The Doobie Brothers - Biography



By David Downs

 

The Eagles, Credence Clearwater Revival, Steely Dan, and marijuana are the keys to understanding major label, platinum-selling soft rockers The Doobie Brothers. Their sound, which was blues-based, full of vocal harmony, percussive intricacy, and jamming, had its peers in the Grateful Dead, but with a more commercial appeal. The Doobie Brothers formed in the Credence Clearwater Revival-influenced Northern Californian country-rock scene of the late 1960s when guitarist/vocalist Tom Johnston and drummer John Hartman began jamming with bassist Dave Shogren and guitarist Patrick Simmons. A sign of their times amid a counter-culture explosion in the region, they named themselves The Doobie Brothers after a slang term for marijuana.
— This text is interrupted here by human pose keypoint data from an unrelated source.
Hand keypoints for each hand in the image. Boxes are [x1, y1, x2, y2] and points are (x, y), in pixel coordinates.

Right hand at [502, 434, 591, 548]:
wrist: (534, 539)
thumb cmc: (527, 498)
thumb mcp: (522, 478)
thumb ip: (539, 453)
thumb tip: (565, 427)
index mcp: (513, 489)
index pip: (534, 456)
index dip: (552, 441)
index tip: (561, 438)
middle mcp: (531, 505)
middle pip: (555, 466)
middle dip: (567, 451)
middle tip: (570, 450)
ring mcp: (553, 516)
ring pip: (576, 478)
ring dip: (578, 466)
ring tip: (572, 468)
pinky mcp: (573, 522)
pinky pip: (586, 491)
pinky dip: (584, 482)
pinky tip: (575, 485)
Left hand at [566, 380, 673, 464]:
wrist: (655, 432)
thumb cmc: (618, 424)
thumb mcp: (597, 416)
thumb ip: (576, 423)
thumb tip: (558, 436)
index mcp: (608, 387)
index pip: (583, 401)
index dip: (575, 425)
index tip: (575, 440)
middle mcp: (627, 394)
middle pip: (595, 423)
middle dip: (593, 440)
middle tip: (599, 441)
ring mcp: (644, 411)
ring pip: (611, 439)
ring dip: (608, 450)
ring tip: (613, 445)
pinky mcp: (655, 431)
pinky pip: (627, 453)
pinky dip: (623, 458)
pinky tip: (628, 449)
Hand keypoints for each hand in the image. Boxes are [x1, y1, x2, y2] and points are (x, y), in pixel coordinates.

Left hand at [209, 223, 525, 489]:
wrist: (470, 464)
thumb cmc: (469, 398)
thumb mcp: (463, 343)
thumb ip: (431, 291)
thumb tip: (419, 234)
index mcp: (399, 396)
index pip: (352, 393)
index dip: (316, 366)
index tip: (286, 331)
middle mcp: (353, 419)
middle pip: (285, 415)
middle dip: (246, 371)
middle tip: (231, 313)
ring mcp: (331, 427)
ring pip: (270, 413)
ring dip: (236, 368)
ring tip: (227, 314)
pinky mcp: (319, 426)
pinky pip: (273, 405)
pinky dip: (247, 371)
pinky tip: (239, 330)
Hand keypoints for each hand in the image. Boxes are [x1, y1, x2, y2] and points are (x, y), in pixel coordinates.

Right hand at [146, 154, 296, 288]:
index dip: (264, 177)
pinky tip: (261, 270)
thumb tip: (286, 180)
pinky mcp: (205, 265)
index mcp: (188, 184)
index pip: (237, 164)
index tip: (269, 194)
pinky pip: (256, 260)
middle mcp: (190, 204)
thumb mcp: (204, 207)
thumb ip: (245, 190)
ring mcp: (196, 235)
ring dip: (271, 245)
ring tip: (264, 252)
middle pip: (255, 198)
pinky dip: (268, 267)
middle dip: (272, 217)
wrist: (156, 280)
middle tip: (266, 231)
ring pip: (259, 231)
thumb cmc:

The Doobies toured constantly, building a strong local following in California – reportedly including the Hell's Angels motorcycle gang – and were signed to Warner Bros. in 1970. The self-titled 1971 debut The Doobie Brothers (1971 – Warner) went nowhere and Shogren was fired and replaced with Tiran Porter. The group also added a second drummer, Michael Hossack, and it proved to be key. Eventually, Hossack would also be replaced and the lineup of The Doobie Brothers shifted many times over the decades as the artists went solo or started rival acts.

 

The Doobie Brothers’ second album, 1972’s Toulouse Street (1972 – Warner), is folky yet densely produced, as to be expected with a major label release. The album produced the titanic singles “Listen to the Music” and “Jesus Is Just Alright,” and made The Doobie a household name. The following year’s The Captain and Me (1973 – Warner) introduced the world to the top ten hit “Long Train Runnin’” with its twangy, uptempo guitar, smooth, poppy vocals, and funky beat.

 

 Keith Knudsen replaced Hossack and the band cut iconic swamp rock track “Black Water” for What Were Once Vices Are Now Habits (1974 – Warner), featuring Steely Dan member Jeff “Skunk” Baxter on guitar. The album hit number four on the Billboard pop album chart and “Black Water” hit number one on the pop singles chart. The first of many serious line-up changes made the next release stagger a bit in commercial sales. With original lead singer Johnston out due to illness, 1976’s Takin’ It to the Streets (1976 – Warner) showcased a change in direction and sales. Their swamp rock became light funk and – thanks to vocalist Michael McDonald – rock and roll became more jazzy and R&B-influenced. The new Doobies dominated radio with their smooth sound. Later in 1976, the hits compilation The Best of the Doobies (1976 – Warner), with classics “China Grove” and “Without You,” began its long march to hitting a ten-times platinum status.

 

In all, the band has sold more than 22 million records for Warner over their career. The Captain and Me, What Were Once Vices Are Now Habits, Takin’ It to the Streets, and Minute by Minute (1978 – Warner) all achieved platinum status. The album Minute by Minute and it’s wildly popular single “What a Fool Believes” also nabbed Grammys in 1979. The sprightly and saccharine sound of “What a Fool Believes,” which was written by Kenney Loggins, heralds the sound of 1980's pop radio almost two years early. The song spent five weeks at number one on the Billboard pop singles chart and signaled an important change in the band’s sound.

 

 Further lineup changes didn't dampen the reception to 1980’s One Step Closer (1980 – Warner), which achieved platinum status. By 1981, the band had none of the original members. Johnston, the original lead singer, came back but in a diminished role and then quit, as did other original members. Some members even sued other members to prevent them from performing as The Doobie Brothers.

 

The band broke up in 1982 after a farewell tour and the obligatory farewell album, Farewell Tour (1983 – Warner). In 1987, The Doobies rolled into the Hollywood Bowl for a reunion show featuring the return of Johnston that turned into a small tour. The reunion album, Cycles (1989 – Capitol), was all gut-busting rock on single “The Doctor,” - which went Top Ten- prompting the band to continue onward, as the semi-original Doobie Brothers line-up still tour, playing their hits and promoting their well-established sound.